Based on deep learning, this study carries out information extraction and spatial pattern analysis of sports events based on deep learning. Initially, CNN was adopted to classify the texts of sports events information and to identify the most valuable news or cases of sports events. Next, the authors established a named entity recognition model to extract the effective information from the data of sports events information and provided a spatial pattern analysis approach for the diffusion of sports events information flow. Through experiments, the authors described the relationship between the information diffusion levels of different new media information on sports events and the number of regions and concluded that the relationship between information diffusion level and the number of regions obeyed a pyramid-shaped distribution. In addition, a log-log regression analysis was performed on the diffusion of sports events information on different new media. The analysis results show that the diffusion of sports events’ information on different new media satisfied the rank-size distribution. Finally, the accuracy and loss of network training were compared, and different embedding models were tested, which confirms the effectiveness of our model.
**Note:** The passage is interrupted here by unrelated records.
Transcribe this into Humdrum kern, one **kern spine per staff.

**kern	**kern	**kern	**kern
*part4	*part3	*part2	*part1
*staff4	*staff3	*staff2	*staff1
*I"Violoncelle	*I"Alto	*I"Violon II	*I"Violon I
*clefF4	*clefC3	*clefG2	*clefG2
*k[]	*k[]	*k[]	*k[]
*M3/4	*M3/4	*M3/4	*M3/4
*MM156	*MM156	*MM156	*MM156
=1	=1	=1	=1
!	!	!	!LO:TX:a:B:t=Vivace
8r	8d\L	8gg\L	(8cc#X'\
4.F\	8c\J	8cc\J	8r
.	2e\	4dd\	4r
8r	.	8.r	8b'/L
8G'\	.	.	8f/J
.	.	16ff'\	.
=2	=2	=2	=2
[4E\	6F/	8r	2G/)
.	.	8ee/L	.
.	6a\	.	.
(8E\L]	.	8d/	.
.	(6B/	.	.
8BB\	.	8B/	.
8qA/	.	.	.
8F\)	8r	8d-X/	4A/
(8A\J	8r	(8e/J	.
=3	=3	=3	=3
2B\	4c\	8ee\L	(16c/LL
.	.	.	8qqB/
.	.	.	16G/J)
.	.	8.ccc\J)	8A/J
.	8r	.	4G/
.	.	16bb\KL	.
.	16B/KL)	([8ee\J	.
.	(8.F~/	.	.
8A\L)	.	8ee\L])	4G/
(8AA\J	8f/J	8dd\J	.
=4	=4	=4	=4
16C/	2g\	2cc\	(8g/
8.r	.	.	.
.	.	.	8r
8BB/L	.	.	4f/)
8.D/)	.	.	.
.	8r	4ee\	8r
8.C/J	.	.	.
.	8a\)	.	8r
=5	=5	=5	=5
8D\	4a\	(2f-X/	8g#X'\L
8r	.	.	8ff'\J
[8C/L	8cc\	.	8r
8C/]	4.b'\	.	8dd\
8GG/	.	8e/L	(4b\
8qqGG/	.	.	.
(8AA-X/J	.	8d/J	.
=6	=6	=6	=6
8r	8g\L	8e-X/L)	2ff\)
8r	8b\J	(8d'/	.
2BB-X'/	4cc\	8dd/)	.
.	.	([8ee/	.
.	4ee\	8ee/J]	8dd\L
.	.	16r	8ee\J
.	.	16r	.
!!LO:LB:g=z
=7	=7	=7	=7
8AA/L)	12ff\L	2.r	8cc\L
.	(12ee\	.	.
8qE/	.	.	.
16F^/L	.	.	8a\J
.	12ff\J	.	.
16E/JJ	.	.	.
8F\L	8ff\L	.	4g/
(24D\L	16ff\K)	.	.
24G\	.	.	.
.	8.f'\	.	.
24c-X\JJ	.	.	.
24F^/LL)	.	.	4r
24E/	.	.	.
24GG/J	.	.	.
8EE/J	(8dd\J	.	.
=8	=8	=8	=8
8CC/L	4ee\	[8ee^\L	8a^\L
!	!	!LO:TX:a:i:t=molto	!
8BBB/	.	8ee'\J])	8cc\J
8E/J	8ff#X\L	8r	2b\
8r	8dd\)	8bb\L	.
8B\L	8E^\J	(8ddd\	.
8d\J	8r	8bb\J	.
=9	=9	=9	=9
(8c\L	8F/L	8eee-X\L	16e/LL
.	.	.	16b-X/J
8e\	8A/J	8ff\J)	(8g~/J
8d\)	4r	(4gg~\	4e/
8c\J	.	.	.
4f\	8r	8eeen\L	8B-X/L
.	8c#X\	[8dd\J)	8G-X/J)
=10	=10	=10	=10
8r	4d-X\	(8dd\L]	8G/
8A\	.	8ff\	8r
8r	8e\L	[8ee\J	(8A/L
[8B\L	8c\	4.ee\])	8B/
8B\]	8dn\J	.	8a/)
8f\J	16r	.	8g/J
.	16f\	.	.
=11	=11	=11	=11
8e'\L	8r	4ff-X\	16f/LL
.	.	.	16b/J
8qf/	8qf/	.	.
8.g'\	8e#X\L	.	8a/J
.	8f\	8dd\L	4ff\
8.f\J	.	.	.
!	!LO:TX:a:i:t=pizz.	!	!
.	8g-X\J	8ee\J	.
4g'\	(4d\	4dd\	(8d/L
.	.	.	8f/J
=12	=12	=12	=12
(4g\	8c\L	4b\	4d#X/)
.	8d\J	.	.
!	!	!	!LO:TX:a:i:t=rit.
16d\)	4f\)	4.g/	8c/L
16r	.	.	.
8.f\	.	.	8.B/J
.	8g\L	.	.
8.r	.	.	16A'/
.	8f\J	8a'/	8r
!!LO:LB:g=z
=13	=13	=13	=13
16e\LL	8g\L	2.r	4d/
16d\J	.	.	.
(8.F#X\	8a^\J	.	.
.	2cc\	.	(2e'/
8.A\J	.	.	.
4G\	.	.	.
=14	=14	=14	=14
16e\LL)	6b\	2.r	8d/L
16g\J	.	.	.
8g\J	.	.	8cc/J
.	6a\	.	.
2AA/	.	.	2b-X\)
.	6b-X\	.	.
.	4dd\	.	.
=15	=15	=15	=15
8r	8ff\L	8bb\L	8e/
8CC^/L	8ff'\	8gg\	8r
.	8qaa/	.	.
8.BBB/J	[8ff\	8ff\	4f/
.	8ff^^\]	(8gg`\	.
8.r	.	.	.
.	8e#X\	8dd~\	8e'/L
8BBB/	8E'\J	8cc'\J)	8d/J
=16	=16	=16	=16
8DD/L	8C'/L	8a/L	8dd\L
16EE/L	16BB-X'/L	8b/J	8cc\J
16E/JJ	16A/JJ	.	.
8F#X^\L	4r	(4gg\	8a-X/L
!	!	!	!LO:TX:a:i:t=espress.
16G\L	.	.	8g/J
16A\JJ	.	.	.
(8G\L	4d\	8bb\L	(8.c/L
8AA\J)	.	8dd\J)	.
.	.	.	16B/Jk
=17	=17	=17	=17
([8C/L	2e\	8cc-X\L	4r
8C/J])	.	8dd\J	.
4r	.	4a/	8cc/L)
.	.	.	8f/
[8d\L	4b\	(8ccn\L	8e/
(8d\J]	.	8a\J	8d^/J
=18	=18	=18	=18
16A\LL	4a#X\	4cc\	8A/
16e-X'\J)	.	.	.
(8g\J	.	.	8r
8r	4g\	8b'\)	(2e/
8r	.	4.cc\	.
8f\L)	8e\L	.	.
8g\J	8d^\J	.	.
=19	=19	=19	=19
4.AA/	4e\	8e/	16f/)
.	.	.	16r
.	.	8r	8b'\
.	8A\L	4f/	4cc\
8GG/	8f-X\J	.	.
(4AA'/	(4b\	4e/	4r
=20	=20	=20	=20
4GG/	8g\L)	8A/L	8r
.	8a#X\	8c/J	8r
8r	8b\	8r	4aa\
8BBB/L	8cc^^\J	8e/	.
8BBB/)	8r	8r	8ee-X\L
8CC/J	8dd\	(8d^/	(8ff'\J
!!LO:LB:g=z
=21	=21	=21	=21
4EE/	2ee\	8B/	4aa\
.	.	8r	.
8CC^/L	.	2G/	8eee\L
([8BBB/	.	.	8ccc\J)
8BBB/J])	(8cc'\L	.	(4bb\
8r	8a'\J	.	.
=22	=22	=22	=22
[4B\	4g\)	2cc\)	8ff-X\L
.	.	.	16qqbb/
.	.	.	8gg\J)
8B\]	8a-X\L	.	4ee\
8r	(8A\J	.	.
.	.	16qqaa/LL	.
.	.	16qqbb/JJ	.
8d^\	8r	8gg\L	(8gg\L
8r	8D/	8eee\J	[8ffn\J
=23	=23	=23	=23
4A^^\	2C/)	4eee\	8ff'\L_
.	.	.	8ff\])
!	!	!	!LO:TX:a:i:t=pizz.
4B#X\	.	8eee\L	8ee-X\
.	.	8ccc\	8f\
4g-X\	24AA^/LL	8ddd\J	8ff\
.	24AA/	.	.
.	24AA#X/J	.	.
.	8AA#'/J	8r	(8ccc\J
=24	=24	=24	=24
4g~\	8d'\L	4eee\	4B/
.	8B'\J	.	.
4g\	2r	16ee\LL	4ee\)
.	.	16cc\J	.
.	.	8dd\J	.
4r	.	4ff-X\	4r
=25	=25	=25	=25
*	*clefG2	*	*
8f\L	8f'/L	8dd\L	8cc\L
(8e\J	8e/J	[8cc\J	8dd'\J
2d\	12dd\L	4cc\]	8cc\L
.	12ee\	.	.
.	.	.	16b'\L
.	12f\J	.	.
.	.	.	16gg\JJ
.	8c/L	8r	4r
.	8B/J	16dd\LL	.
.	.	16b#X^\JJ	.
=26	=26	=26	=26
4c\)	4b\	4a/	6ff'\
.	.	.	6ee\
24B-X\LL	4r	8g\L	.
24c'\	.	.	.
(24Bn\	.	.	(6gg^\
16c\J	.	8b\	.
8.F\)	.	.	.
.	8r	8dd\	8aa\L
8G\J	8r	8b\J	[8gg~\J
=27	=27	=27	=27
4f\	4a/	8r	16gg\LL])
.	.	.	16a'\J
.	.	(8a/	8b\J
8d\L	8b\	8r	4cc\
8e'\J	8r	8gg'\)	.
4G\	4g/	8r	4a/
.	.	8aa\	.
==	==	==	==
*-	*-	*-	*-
Many users acquire sports events’ information from new media, such as sports newspapers, sports television channels, sports websites, and sports news. Facing the huge amount of information about sports events, it is an arduous task to collect and analyze the basic data, and it is very difficult to study the information flow of sports events. Future research will further explore the information flow of sports events more comprehensively by expanding the size of the research dataset.

Data Availability

The data used to support the findings of this study are available from the corresponding author upon request.

Conflicts of Interest

The authors declare that they have no conflicts of interest.